Caí en una trampa evolutiva al mirar los ojos de Thor. Pero quizás aquellos lobos amigables cayeron en una trampa evolutiva al cambiar su jauría por una tribu. Con su agudo olfato, esos lobos ayudaron a los homosapiens a rastrear una presa, acosarla y matarla. ¿Había algo enterrado o escondido? Ellos lo encontraban y ayudaban a cavar con sus patas. Los peligros de la noche, los lobos salvajes, dejaron de ser una preocupación. El tiempo pasó y esos lobosperros, perroslobos, terminaron cuidando el ganado de sus humanos. Hoy, si un lobo y un perro se enfrentan al mismo problema, el lobo usará toda su astucia para resolverlo. El perro lo intentará, pero si fracasa volverá los ojos a su humano para pedir ayuda.
Ahora en casa me esperan unas orejas puntiagudas y una cola que recuerda a la flor de la caña movida por el viento. Y una larga sesión de reclamos: mi perro no ladra, canta. Thor protesta, escandalosamente, cuando no lo llevo a pasear en el automóvil -he aprendido que Ooouuuuuh significa ¿por qué no me llevaste?-, cuando regreso de un viaje -Oooooooohhh, ¿por qué te fuiste tantos días?- y reclama también cuando no ha recibido el pedazo de salchicha que mi marido le reserva en el desayuno. Thor es un Husky Siberiano y de sus antepasados heredó el amor por las jerarquías -respeta a su alfa-, la habilidad para esconderse con sigilo entre los árboles y saltar a nuestro paso dándonos un susto y un metabolismo eficiente: no come mucho, pero la energía le sobra.
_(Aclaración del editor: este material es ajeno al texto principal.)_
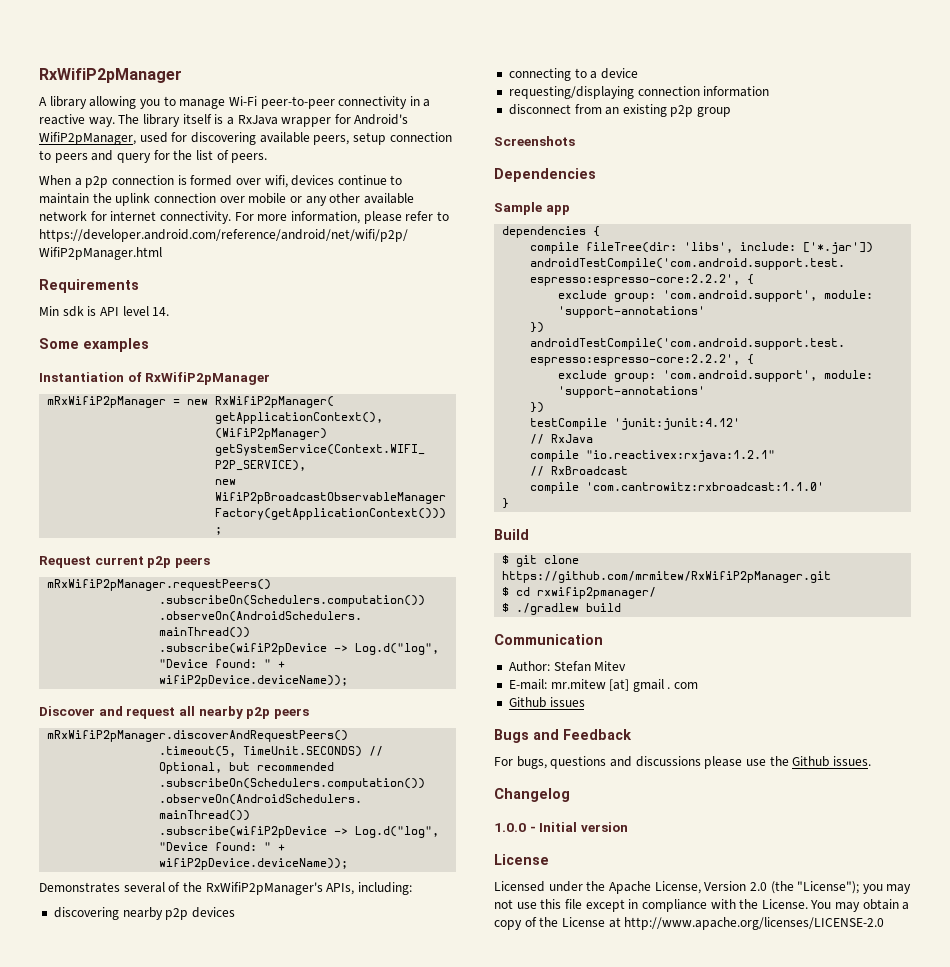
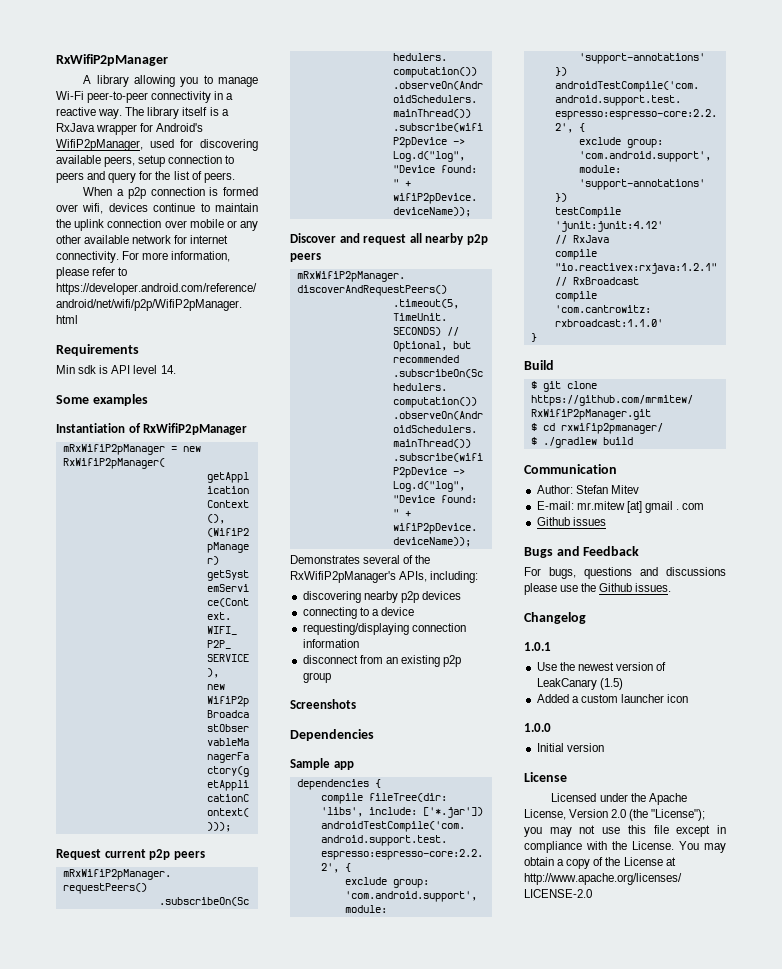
(570, 795) none -> [524,642,551,651] [536,662,667,671] [536,678,623,690] [536,694,689,703] // 1.0.1 // Use the newest version of LeakCanary (1.5) // Added a custom launcher icon
[529,826,536,832] - -> (551, 727) //

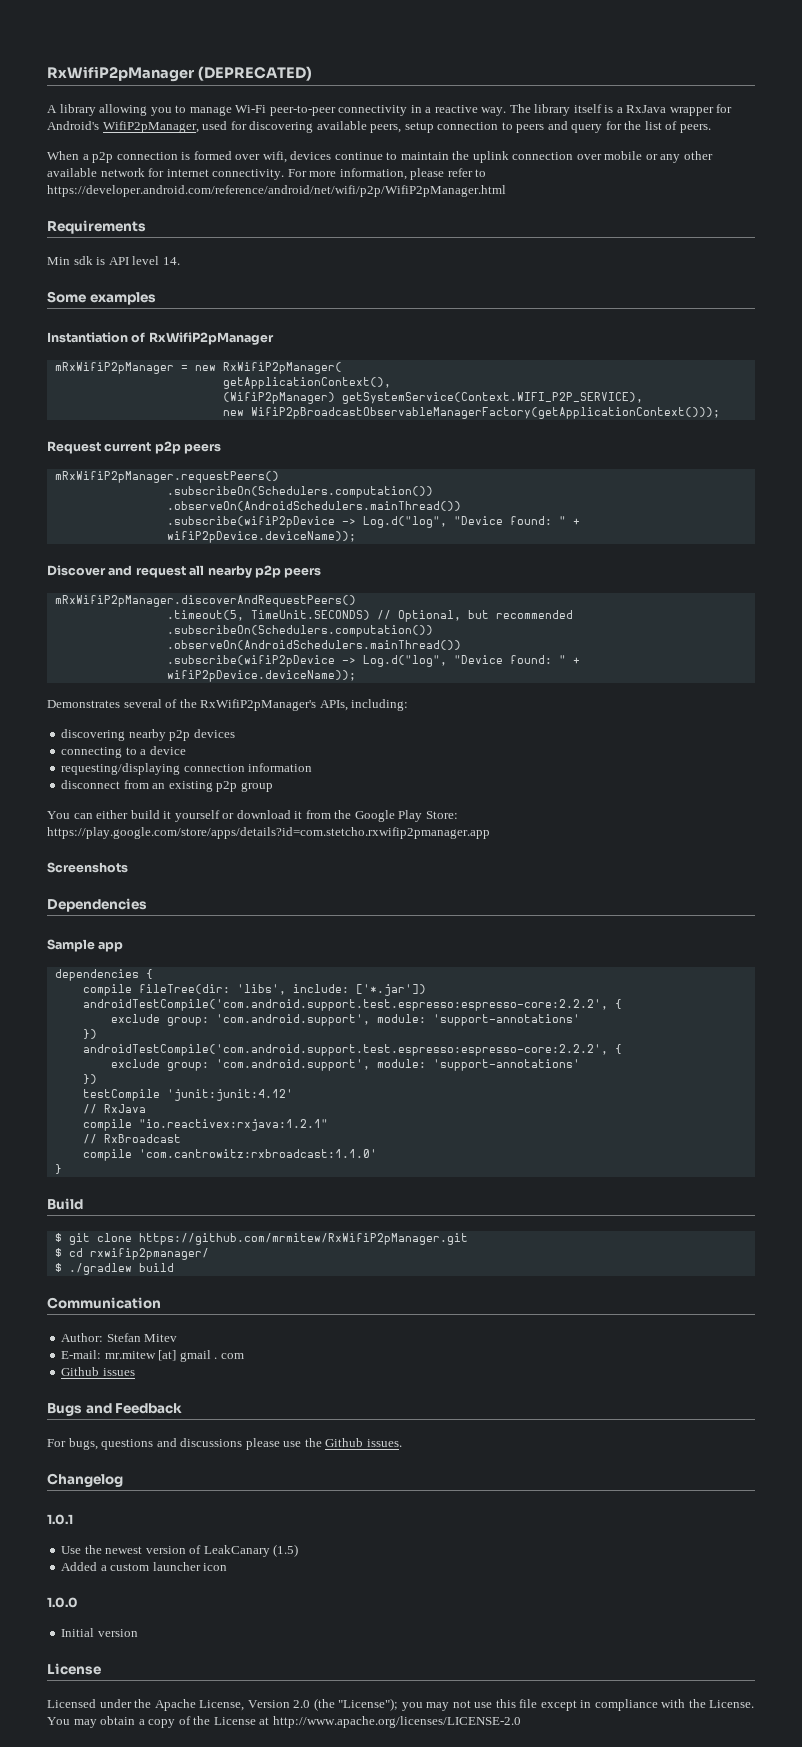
[56,54,168,66] RxWifiP2pManager -> [47,66,312,82] RxWifiP2pManager (DEPRECATED)
(331, 677) none -> [47,810,458,822] [47,827,490,839] // You can either build it yourself or download it from the Google Play Store: https://play.google.com/store/apps/details?id=com.stetcho.rxwifip2pmanager.app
Thor protesta mucho. Me pone la pata encima para pedir caricias. Pide, con aullidos, que encienda el aire acondicionado mientras enseña con su trompa dónde está el control remoto. Y le gusta fingir que es un perro bravo cuando a casa llega un desconocido. Gruñe mucho. Pero lo hace detrás de mí, o desde el balcón.
Hoy, 21 de julio, es el Día Internacional del Perro, y yo celebro al mío. Pero hoy es un día para celebrar a los perros guías, los canes que dan soporte emocional y los que trabajan en tareas de rescate. También es un día para pensar en las formas que tenemos para protegerlos de los malos tratos y el abandono. Dentro de seis días, el 27, será el Día Internacional del Perro Callejero, un buen momento para pensar en la adopción de un perrito. Hoy celebro el amor de Thor, que se tranquilice con mis abrazos cuando esté asustado y que duerma a mis pies mientras escribo, que se ponga absurdamente contento cuando me ve llegar y sus largos reproches por no haberlo llevado a darse una vuelta en el auto. Hoy espero que muchos dejen de ser personas sin perro y estrechen entre sus brazos a uno y caigan en la trampa de la mirada canina.